▶ **Stored data**:
+===+

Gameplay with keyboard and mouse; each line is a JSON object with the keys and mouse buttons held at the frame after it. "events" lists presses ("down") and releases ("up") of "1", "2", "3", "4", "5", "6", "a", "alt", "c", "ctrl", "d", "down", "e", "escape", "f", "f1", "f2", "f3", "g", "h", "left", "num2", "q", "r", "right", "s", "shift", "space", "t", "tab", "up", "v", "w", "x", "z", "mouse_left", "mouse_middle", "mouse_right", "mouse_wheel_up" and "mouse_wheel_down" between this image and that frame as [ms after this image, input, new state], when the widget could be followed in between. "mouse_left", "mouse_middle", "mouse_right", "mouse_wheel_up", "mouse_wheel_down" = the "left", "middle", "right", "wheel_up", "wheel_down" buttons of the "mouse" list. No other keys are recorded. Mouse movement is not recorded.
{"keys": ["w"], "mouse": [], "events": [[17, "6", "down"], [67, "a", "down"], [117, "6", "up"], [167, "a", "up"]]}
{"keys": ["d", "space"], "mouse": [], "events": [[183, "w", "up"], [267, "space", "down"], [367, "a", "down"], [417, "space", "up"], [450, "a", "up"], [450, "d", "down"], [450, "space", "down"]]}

+===+

▶ **Problem**: The complete data is to be transcribed verbatim.

▶ **Solution to this problem**:
Gameplay with keyboard and mouse; each line is a JSON object with the keys and mouse buttons held at the frame after it. "events" lists presses ("down") and releases ("up") of "1", "2", "3", "4", "5", "6", "a", "alt", "c", "ctrl", "d", "down", "e", "escape", "f", "f1", "f2", "f3", "g", "h", "left", "num2", "q", "r", "right", "s", "shift", "space", "t", "tab", "up", "v", "w", "x", "z", "mouse_left", "mouse_middle", "mouse_right", "mouse_wheel_up" and "mouse_wheel_down" between this image and that frame as [ms after this image, input, new state], when the widget could be followed in between. "mouse_left", "mouse_middle", "mouse_right", "mouse_wheel_up", "mouse_wheel_down" = the "left", "middle", "right", "wheel_up", "wheel_down" buttons of the "mouse" list. No other keys are recorded. Mouse movement is not recorded.
{"keys": ["w"], "mouse": [], "events": [[17, "6", "down"], [67, "a", "down"], [117, "6", "up"], [167, "a", "up"]]}
{"keys": ["d", "space"], "mouse": [], "events": [[183, "w", "up"], [267, "space", "down"], [367, "a", "down"], [417, "space", "up"], [450, "a", "up"], [450, "d", "down"], [450, "space", "down"]]}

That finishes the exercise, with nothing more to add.